Computer-tailored nutrition education

Computer tailoring is a state of the art health education technique that has become increasingly popular in the past decade. This tailored technique has even been shown to be more effective than the non-tailored counterpart. Tailoring is defined as any combination of information or change strategies intended to reach one specific person. This is based on characteristics that are unique to that person and have been derived from an individual assessment. The definition of computer tailoring, adapted from “Past, present, and future of computer-tailored nutrition education”, by Johannes Brug, Anke Oenama, and Marci Campbell, is the use of an expert system that creates “if-then” statements translated from the nutritional and educational expertise of a nutrition professional or panel of nutrition experts. This method allows the health professional to document their diagnostic and educational expertise in a computerized expert system. Fat reduction was one of the goals that was greatly improved when using computer-tailored nutrition education compared to a traditional nutritional education. One trial in the Netherlands resulted in a 5.4% fat reduction when computer-tailored education was used, compared to 1.4% using a general nutrition information control group.

The most surprising part of this article was that the authors concluded that computer-tailored nutrition education was more effective in terms of fat reduction when compared to general nutrition information. Most nutrition courses do not touch upon the aspect of computer-tailored health education, and they stress the importance of a face-to-face interview followed by a diagnosis that the registered dietitian would come up with. However, based on this article, this technique may be outdated, and if computer-tailored education merged with the traditional aspect, an even better education tool may be created.

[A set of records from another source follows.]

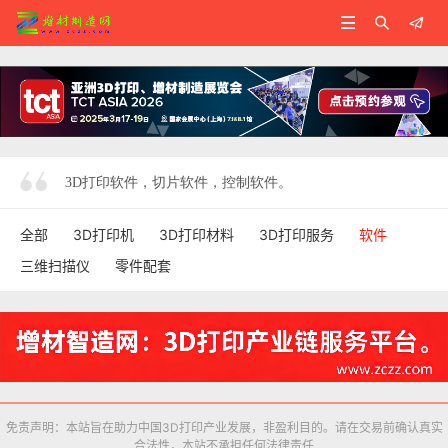



3D打印软件，切片软件，控制软件。
全部
3D打印机
3D打印材料
3D打印服务
软件
三维扫描仪
零件配套
免责声明：本站旨在助力中国3D打印产业发展，非盈利目的。请在交易前确认真实
合法性，本站不承担任何法律责任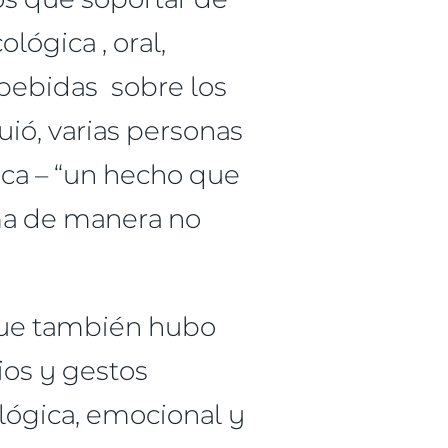
ológica , oral,
 bebidas sobre los
ió, varias personas
ica – “un hecho que
ima de manera no
nque también hubo
os y gestos
ológica, emocional y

The most interesting aspect of this article is the creation of the “if-then” statements that the computer creates. Some skepticism arose as I read this article, I was wondering if the program could create a correct diagnosis based on the interview conducted by the nutrition professional. In higher-level nutrition courses, students are taught to make their own diagnoses through assessment, biochemical values, clinical records, and diet intake. If a program could take all of that data and notice a rise in a certain biomarker and create a diagnosis based on that one piece of data would be astonishing. I would like to see the correct diagnosis rate of this program to remove the skepticism that I had while reading this article.

Computer-tailored nutrition education is the future of diagnosis. As a nutrition educator, this tool would be extremely useful. The ability to document an interview with a patient and go back to something they said in case you forgot it would be handy. Also, the computer system may catch something that the nutrition educator missed, and form the correct diagnosis. I think that this program will be seen a little skeptically at first, maybe used as a backup reference that the dietitian can use, but in a few years I think this tool will become increasingly used in the healthcare world. Incorrect diagnoses are still a problem in the modern world, but in the future computer-tailored nutrition education could change that and correct the diagnosis of a patient.